I held up my hand for a high five. “Greg, thanks, dude.”

He smiled and slapped it. “You bet.”

Employees began to show up then, first at a trickle, then in a pour. We had twelve employees, including Rose and myself, five bartenders and five floor employees, but we were working on training everyone in everything, and everyone pulled their weight. Rose even bartended alongside the rest of us, and sometimes managed the floor, same as me. I was in charge of almost all the same stuff she was, the two of us sharing the responsibility pretty seamlessly. I was her right hand, filling in the gaps where they needed to be filled. On top of which I was responsible for ordering comics.

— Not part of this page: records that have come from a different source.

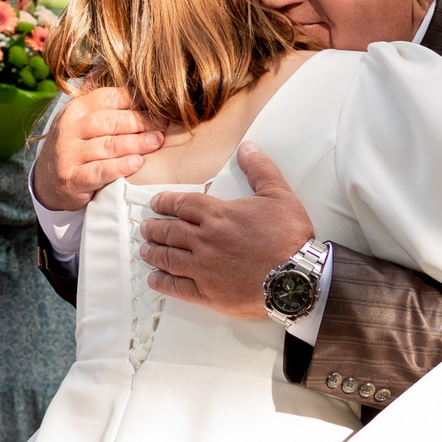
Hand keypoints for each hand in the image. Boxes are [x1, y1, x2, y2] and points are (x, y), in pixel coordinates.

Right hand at [32, 86, 167, 211]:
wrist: (46, 183)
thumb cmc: (74, 147)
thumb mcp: (80, 120)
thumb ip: (101, 101)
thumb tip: (122, 73)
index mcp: (76, 109)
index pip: (109, 98)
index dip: (136, 100)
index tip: (159, 105)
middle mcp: (69, 129)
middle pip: (110, 121)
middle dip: (140, 121)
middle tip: (163, 125)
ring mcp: (68, 155)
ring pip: (107, 145)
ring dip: (136, 143)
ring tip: (157, 141)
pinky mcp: (72, 179)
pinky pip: (100, 171)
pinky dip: (120, 166)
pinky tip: (138, 163)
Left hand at [139, 145, 314, 318]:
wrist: (296, 278)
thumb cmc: (289, 238)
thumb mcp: (280, 195)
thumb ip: (260, 170)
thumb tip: (248, 148)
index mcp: (219, 215)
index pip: (183, 204)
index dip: (166, 202)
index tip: (157, 203)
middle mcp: (205, 240)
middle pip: (171, 231)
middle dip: (155, 227)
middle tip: (146, 227)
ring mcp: (204, 268)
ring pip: (168, 258)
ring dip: (154, 252)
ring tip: (145, 250)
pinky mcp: (208, 293)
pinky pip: (177, 287)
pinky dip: (162, 282)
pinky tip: (154, 279)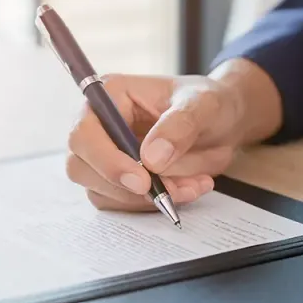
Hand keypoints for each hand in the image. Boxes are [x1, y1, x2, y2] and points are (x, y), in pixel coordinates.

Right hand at [65, 59, 282, 210]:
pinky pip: (122, 204)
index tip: (141, 180)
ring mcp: (105, 157)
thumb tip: (151, 159)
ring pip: (102, 192)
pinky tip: (187, 189)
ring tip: (192, 185)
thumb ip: (179, 127)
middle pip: (80, 167)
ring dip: (146, 199)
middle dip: (123, 187)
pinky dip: (154, 205)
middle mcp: (99, 128)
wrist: (222, 124)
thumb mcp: (203, 105)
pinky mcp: (118, 182)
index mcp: (110, 97)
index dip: (105, 160)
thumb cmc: (208, 103)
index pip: (84, 133)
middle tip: (168, 192)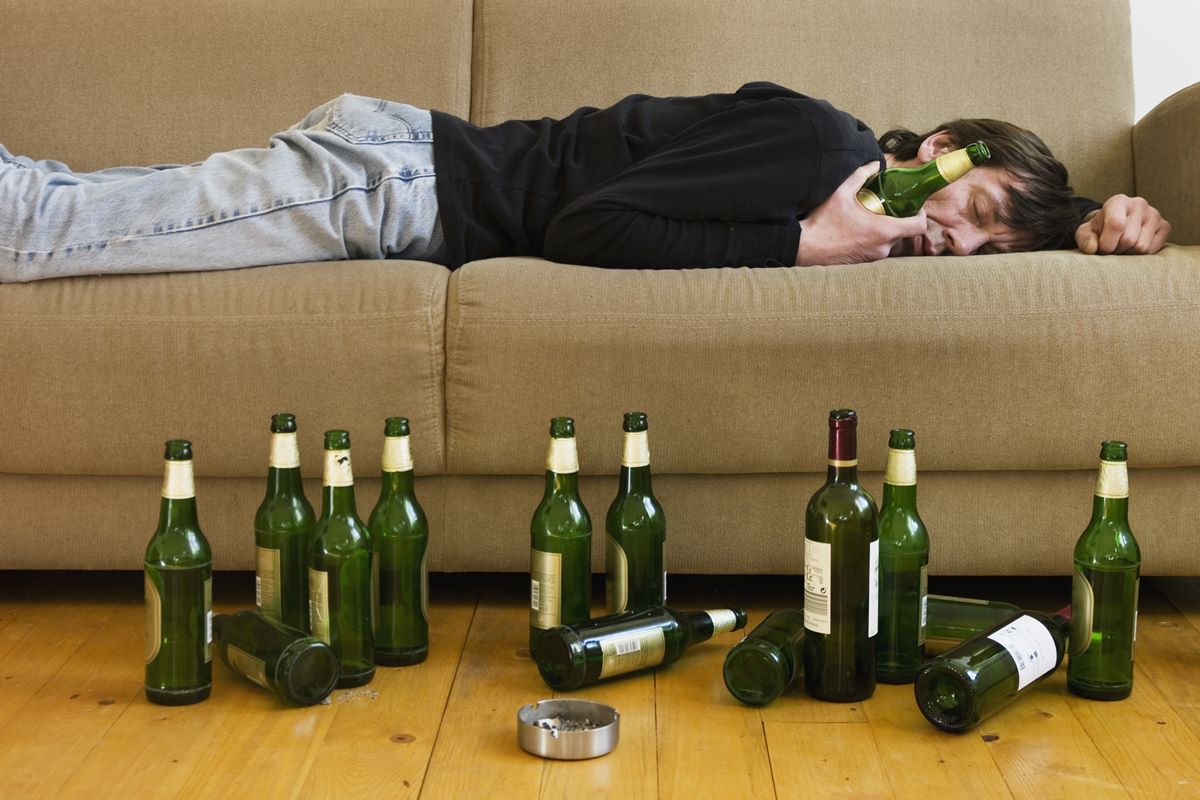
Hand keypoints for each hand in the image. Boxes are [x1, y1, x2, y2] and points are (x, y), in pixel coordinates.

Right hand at [795, 163, 927, 265]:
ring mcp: (874, 256)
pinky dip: (877, 238)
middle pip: (905, 232)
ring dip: (888, 228)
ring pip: (891, 241)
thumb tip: (874, 164)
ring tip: (874, 215)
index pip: (919, 225)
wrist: (806, 247)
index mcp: (883, 230)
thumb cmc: (824, 222)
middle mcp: (883, 247)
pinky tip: (862, 228)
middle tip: (890, 205)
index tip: (914, 205)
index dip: (921, 214)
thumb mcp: (841, 192)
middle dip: (901, 218)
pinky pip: (879, 248)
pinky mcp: (864, 262)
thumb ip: (861, 175)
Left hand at [1075, 194, 1170, 254]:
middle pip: (1129, 240)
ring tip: (1122, 247)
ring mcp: (1154, 214)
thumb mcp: (1086, 232)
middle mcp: (1139, 204)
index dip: (1106, 244)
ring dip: (1128, 254)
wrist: (1115, 225)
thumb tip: (1092, 248)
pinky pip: (1153, 249)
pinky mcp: (1165, 226)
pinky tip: (1134, 247)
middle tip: (1112, 248)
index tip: (1101, 248)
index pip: (1116, 225)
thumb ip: (1085, 239)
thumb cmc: (1099, 229)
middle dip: (1117, 250)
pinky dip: (1141, 255)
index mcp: (1118, 201)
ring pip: (1141, 247)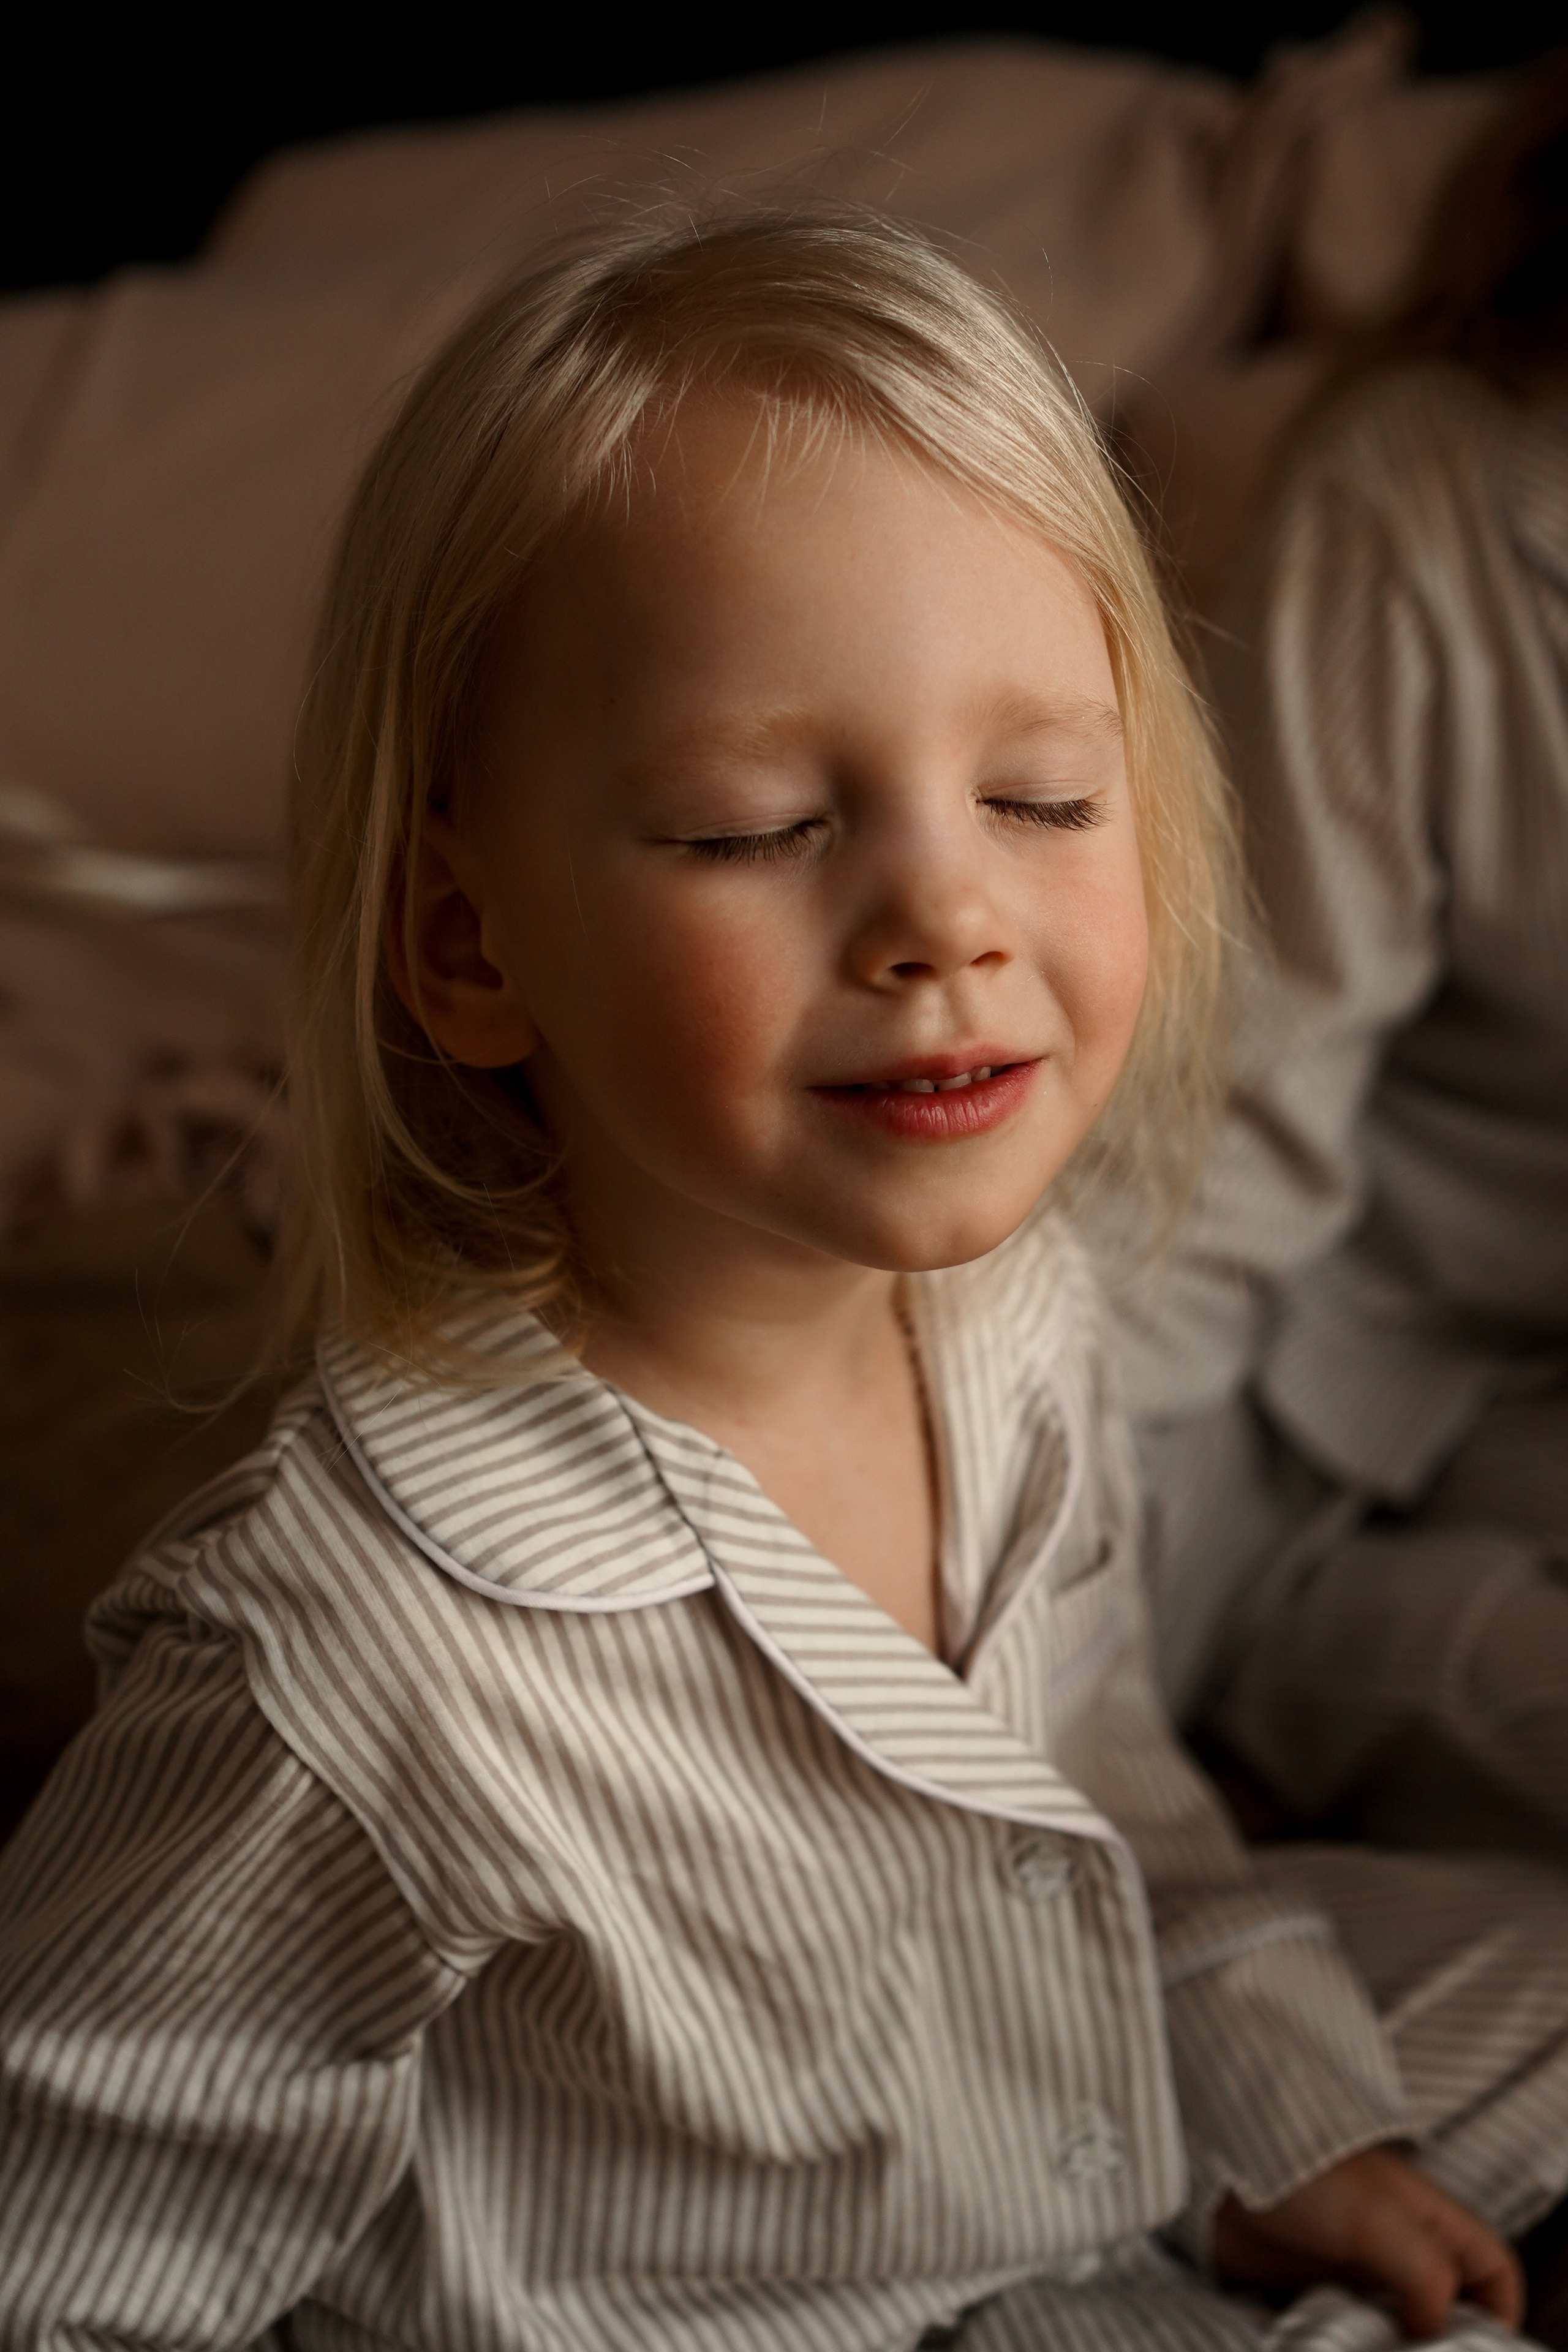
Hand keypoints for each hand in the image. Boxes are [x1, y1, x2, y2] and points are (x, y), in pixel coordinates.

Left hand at [1212, 2147, 1523, 2338]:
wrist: (1222, 2167)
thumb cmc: (1304, 2172)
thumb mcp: (1381, 2220)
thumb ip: (1426, 2276)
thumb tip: (1437, 2331)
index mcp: (1432, 2223)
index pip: (1494, 2273)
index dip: (1499, 2314)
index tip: (1478, 2347)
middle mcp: (1402, 2250)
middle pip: (1449, 2313)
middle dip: (1442, 2342)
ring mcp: (1360, 2272)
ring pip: (1400, 2330)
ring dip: (1391, 2348)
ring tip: (1370, 2351)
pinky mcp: (1318, 2290)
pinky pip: (1350, 2334)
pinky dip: (1350, 2347)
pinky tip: (1336, 2346)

At twenty-five, I had acquired my dream job.

I sat down next to Greg and sipped my coffee as everyone milled around the donuts — Beau, the smirky jokester, and Harrison, his best friend who had no idea he was super hot in the nerdiest way. The two of them were like the bartending dream team of handsomeness. Then there were those employees who were mostly on the floor — Warren, the only douche of the group with the know-it-all comic book chip on his shoulder, Ruby, an eighteen-year-old firecracker with fire-engine-red hair who was training to tend bar, Elizabeth, the quiet girl who all but disappeared when you weren’t looking directly at her, Eva and Polly, the female equivalent of Beau and Harrison, and then there was Jett.